### Entries shown
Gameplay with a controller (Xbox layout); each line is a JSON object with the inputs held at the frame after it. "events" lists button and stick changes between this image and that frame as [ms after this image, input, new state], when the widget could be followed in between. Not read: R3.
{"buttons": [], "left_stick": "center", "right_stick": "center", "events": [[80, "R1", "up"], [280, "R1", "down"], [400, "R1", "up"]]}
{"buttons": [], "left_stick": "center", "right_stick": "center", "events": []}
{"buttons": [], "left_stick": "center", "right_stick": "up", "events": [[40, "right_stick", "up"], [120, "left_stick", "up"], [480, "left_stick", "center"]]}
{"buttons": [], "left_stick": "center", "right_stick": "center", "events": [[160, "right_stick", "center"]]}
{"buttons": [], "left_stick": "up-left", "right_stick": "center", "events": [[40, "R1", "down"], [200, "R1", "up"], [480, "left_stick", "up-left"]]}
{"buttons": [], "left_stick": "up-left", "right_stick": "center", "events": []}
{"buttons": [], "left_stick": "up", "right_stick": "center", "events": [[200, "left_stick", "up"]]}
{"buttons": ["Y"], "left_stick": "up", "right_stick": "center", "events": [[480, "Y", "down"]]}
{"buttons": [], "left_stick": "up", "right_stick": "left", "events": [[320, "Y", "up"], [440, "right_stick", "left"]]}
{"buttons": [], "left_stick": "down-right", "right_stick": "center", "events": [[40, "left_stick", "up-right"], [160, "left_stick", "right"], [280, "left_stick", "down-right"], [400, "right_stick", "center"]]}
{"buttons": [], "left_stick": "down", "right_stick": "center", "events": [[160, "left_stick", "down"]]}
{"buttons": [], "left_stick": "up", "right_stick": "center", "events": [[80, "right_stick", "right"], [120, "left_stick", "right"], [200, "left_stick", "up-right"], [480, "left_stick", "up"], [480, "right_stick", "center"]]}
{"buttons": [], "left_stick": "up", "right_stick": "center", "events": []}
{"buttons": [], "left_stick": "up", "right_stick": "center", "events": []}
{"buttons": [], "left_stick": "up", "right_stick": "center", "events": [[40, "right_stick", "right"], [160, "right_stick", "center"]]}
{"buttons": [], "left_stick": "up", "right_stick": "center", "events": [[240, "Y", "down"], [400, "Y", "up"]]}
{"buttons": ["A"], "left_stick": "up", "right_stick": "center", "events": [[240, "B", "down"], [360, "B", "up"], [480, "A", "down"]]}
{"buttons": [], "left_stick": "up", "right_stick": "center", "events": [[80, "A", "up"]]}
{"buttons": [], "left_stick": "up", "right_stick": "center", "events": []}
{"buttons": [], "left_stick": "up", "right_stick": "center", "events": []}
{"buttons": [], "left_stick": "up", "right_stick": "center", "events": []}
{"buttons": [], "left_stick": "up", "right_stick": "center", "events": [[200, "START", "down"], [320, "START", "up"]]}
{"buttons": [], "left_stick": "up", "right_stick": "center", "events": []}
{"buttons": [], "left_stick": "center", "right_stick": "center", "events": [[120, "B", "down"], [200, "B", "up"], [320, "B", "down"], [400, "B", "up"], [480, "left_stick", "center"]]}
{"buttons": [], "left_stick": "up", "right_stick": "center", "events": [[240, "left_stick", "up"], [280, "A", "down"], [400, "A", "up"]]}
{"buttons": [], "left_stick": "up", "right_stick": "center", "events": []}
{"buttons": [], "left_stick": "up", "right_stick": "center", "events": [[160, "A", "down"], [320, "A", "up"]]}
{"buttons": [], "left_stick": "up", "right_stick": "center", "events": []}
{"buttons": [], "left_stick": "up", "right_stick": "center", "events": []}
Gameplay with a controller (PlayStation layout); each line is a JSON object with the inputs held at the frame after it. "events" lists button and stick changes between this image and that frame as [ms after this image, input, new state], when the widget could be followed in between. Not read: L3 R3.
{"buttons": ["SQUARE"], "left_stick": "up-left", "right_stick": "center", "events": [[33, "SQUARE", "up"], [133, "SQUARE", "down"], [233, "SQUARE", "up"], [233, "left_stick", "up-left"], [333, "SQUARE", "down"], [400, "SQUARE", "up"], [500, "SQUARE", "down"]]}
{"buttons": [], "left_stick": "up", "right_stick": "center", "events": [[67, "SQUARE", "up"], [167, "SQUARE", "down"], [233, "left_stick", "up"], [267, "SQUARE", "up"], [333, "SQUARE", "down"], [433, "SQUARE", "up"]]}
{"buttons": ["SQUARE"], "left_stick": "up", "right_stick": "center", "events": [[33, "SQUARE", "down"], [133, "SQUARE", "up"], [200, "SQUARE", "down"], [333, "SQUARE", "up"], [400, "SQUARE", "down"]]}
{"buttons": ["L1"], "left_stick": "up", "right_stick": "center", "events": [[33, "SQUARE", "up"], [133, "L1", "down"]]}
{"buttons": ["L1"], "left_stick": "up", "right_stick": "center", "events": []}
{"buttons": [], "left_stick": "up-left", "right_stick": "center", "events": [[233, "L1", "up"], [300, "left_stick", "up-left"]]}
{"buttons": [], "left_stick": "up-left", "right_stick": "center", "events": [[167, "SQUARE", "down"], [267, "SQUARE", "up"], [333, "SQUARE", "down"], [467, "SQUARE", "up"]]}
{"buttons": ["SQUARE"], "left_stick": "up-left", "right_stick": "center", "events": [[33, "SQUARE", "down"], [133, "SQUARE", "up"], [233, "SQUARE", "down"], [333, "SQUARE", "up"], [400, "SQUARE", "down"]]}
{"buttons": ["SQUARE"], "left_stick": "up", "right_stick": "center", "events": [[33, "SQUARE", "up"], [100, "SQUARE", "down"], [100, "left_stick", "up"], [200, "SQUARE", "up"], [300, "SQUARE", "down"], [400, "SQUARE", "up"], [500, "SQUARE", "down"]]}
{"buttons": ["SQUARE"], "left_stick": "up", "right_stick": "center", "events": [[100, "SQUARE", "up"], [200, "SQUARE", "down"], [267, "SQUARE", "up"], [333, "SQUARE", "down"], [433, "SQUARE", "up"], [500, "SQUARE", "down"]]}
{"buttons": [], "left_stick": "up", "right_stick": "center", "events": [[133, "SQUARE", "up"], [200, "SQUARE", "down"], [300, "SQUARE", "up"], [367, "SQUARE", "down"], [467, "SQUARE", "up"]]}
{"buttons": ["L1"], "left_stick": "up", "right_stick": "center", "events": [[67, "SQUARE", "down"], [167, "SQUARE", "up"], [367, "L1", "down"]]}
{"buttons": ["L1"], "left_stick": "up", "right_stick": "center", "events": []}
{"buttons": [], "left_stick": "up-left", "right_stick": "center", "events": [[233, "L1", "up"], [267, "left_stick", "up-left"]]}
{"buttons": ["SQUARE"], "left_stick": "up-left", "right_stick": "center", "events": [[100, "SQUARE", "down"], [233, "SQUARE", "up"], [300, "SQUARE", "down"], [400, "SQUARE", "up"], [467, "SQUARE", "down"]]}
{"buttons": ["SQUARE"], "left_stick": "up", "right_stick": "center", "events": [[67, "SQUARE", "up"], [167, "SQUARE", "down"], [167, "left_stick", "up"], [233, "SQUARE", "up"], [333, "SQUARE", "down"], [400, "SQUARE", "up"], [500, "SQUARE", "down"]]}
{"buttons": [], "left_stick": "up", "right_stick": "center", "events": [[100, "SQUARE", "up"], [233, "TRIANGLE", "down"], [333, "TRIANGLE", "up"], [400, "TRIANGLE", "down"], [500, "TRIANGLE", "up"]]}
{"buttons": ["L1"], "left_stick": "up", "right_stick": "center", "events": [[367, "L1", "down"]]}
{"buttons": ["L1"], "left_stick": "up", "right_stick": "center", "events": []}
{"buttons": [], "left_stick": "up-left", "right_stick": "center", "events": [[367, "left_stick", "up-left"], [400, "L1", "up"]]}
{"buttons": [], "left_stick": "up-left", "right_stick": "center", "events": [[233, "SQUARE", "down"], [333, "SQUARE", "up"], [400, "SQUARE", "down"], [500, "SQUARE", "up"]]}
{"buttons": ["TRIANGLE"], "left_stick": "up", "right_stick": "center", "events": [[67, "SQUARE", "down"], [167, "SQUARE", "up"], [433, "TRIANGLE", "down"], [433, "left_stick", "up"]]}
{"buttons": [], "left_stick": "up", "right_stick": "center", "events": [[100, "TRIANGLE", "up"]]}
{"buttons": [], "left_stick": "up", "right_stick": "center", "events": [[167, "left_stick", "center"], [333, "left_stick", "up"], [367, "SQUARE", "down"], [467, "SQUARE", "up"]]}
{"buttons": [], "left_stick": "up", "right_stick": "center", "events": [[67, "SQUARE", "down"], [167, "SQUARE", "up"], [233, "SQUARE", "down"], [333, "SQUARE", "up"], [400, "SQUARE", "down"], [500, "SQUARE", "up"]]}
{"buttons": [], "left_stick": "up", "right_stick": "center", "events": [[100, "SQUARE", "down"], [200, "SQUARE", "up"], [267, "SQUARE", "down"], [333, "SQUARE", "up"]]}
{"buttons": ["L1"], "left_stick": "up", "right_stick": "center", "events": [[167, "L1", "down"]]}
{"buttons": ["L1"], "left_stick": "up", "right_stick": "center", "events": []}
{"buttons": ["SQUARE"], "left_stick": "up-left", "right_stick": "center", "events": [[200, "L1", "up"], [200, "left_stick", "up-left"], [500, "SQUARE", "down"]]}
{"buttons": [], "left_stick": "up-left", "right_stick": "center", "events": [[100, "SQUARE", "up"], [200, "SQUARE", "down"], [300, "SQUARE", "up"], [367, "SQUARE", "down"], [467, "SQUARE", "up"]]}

### Task objective
Reproduce every line from the preceding data in which the word "when" can be found.

### Output for this exercise
Gameplay with a controller (Xbox layout); each line is a JSON object with the inputs held at the frame after it. "events" lists button and stick changes between this image and that frame as [ms after this image, input, new state], when the widget could be followed in between. Not read: R3.
Gameplay with a controller (PlayStation layout); each line is a JSON object with the inputs held at the frame after it. "events" lists button and stick changes between this image and that frame as [ms after this image, input, new state], when the widget could be followed in between. Not read: L3 R3.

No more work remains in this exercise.